Having passed from the garden into the court, the multitude followed him with great eagerness, and I also went in with them, and walked very deliberately across the front of the palace to the south-east corner, where there was a postern door that opened into the road leading to the King's park from the Cowgate-port, along the outside of the town wall. I then mended my pace, but not to any remarkable degree, and so returned to the house of Mrs Brownlee.

Scarcely was I well in, when Heron, her son, came flying to her with a report that a man was seized in the palace garden who had threatened the Duke's life, and he was fearful lest it had been me; and I was much grieved by these tidings, in case any honest man should be put to the torture on my account; but the Lord had mercifully ordained it otherwise.

In the course of the night Heron Brownlee, after closing his shop, came again and told me that no one had been taken, but that some person in the multitude had given the Duke a dreadful paper, which had caused great consternation and panic; and that a council was sitting at that late hour with the Duke, expresses having arrived with accounts of the same paper having been seen on the doors of many churches, both in Nithsdale and the shire of Ayr. The alarm, indeed, raged to such a degree among all those who knew in their consciences how they merited the doom we had pronounced, that it was said the very looks of many were withered as with a pestilent vapour.

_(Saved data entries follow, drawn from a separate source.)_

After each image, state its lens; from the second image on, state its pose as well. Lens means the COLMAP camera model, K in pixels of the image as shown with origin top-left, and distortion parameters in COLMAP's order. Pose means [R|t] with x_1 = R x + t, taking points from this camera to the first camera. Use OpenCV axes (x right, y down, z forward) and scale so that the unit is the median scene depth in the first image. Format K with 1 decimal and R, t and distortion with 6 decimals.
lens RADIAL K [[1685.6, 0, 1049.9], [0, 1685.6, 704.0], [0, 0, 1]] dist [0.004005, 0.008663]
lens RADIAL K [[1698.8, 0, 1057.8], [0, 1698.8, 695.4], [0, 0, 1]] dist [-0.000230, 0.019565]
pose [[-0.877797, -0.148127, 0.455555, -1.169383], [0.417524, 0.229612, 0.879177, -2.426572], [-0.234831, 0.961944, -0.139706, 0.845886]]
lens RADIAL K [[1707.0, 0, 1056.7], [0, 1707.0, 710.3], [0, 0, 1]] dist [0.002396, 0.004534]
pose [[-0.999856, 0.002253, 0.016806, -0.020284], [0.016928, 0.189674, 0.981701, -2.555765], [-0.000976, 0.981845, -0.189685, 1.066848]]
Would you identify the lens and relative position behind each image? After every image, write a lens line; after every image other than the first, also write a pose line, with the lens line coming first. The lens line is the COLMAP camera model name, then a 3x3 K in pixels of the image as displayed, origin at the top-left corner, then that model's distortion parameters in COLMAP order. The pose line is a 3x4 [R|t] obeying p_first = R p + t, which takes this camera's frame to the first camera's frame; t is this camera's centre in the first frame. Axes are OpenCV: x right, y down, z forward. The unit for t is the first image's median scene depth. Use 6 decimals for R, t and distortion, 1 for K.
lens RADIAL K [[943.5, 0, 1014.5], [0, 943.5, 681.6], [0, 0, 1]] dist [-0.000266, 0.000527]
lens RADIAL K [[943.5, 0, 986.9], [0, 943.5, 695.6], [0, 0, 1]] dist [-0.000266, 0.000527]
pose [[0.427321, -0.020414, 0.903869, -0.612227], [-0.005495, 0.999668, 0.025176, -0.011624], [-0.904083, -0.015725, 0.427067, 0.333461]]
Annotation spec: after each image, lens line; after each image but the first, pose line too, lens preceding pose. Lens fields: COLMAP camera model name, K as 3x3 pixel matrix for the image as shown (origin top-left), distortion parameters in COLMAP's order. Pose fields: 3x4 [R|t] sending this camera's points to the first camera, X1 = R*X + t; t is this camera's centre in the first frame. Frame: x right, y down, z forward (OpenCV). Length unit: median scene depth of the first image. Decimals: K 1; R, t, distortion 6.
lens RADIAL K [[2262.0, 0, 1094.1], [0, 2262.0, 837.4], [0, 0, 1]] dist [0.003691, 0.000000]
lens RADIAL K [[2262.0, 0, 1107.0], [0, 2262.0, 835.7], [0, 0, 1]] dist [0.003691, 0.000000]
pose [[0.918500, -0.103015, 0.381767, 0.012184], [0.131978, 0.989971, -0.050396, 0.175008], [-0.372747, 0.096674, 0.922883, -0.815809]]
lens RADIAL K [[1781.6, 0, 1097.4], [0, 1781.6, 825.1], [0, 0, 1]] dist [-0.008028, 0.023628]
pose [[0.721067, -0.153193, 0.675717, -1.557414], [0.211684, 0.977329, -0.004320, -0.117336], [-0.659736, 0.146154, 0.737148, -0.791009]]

Yet, though terrified at the vengeance declared against their guilt, neither the Duke nor the Privy Council were to be deterred from their malignant work. The curse of infatuation was upon them, and instead of changing the rule which had caused the desperation that they dreaded, they heated the furnace of persecution sevenfold; and voted, That whosoever owned or refused to disown the declaration should be put to death in the presence of two witnesses, though unarmed when taken; and the soldiers were not only ordered to enforce the test, but were instructed to put such as adhered to the declaration at once to the sword, and to slay those who refused to disown it; and women were ordered to be drowned. But my pen sickens with the recital of horrors, and I shall pass by the dreadful things that ensued, with only remarking that these bloody instructions consummated the doom of the Stuarts; for scarcely were they well published when the Duke hastened to London, and soon after his man-sworn brother, Charles, the great author of all our woes, was cut off by poison, as it was most currently believed, and the Duke proclaimed King in his stead. What change we obtained by the calamity of his accession will not require many sentences to unfold.